The rest of the characters are all beautifully elaborated on, with many stories intersecting and personalities dancing in sync. Even our villain, Bellew's Ricky Conlon doesn't come off as a mindless Ivan Drago, fighting to keep a roof over his children's head. Outside of a brief, on-the-nose summation of Adonis Creed's character at the beginning - "He's a good kid; he just fights, all the time" - Michael B. Jordan astounds as Adonis Creed. He injects new lifeblood into the Rocky series, and Rocky as a character, while forging his own path as a serious actor and presence. He's a beast during the various fight sequences, sweet opposite Tessa Thompson, and infuses the character with nuance and emotion that could easily be lost or overdone. Jordan's an actor who could easily carry the franchise into new directions if he chooses, and the film opens up that possibility without exploiting it.

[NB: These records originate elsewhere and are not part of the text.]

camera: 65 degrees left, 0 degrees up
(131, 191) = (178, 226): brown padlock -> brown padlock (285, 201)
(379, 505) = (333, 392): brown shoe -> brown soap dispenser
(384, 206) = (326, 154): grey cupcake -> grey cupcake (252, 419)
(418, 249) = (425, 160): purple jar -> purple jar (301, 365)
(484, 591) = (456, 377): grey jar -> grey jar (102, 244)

The series has received its fair share of discussion regarding women, and Tessa Thompson's performance as Bianca is one of packed with complexity on par with our male leads. Bianca is more than just the girl sitting ringside looking concerned and elated, ready to mop the sweat from her lover's brow. A singer with degenerative hearing loss, Bianca embraces what she has in the moment, preparing for the transition to a world without noise. The fact that we have a disabled character alone intrigues but, much like Rocky, Bianca embraces the empherality of the present. Thompson has turned in a cadre of consistently great performances and she elevates what could have been a one-note character in a three-dimensional woman.

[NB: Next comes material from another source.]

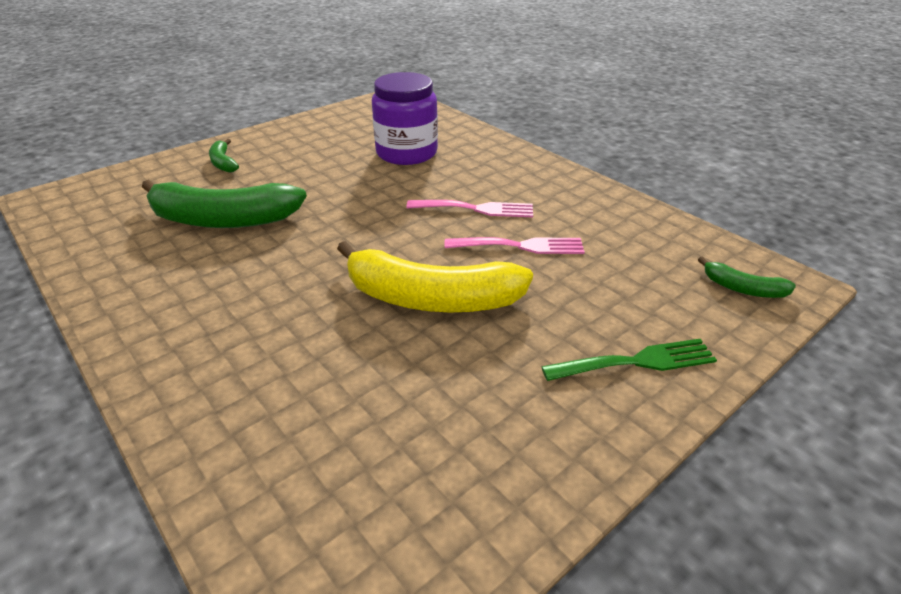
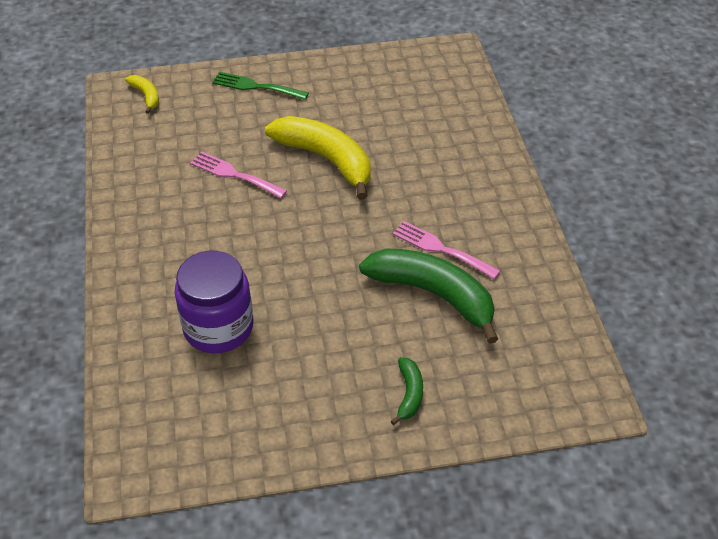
camera: 150 degrees left, 10 degrees up
(476, 209) = (228, 222): pink fork -> pink fork (441, 249)
(742, 288) = (146, 96): green banana -> yellow banana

Creed works on a variety of levels but none of this depth works without the film's deliberately methodical pacing. The boxing sequences are parceled out, possibly leading those expecting several drawn-out sequences of brutal beatdowns dissatisfied, with the intention of earning the finale's outcome. There are several brilliantly placed moments of human interaction between the characters (it's a nitpick, but there I wanted more scenes between Jordan and Apollo Creed's wife, played by Phylicia Rashad). By the time Adonis actually steps inside a ring, it's a true test of his mettle.
The actual fight scenes are fantastic, brutally shot without remorse. Actually, nearly every moment in this film is shot gorgeously, courtesy of cinematographer Maryse Alberti. Whether it's the introduction of Ricky Conlon to the ring - complete with slow-motion fire and fog to terrify - or a quieter lead-in to the opening credits, the interplay of cinematography and editing is just top-notch and shake you. The score here, which includes the popular Rocky theme and other musical callbacks to the original series, is also awards worthy.
In a year filled with remakes and reboots that beat the fact into your head, Creed takes the simpler route of injecting moments from the previous films without constantly belaboring the point and half the fun is whether you notice them or not.
Creed works perfectly as a standalone film and as a continuation of a grander series. Stallone, Jordan and Thompson are all fantastic but the grand maestro at the helm is director and screenwriter Ryan Coogler who creates something more than the tired tale of a pugilist. If you thought the year's best films were done, or that the awards race was tied up, Creed throws a monkey wrench into everything with its indomitable will, found in both its characters and its narrative.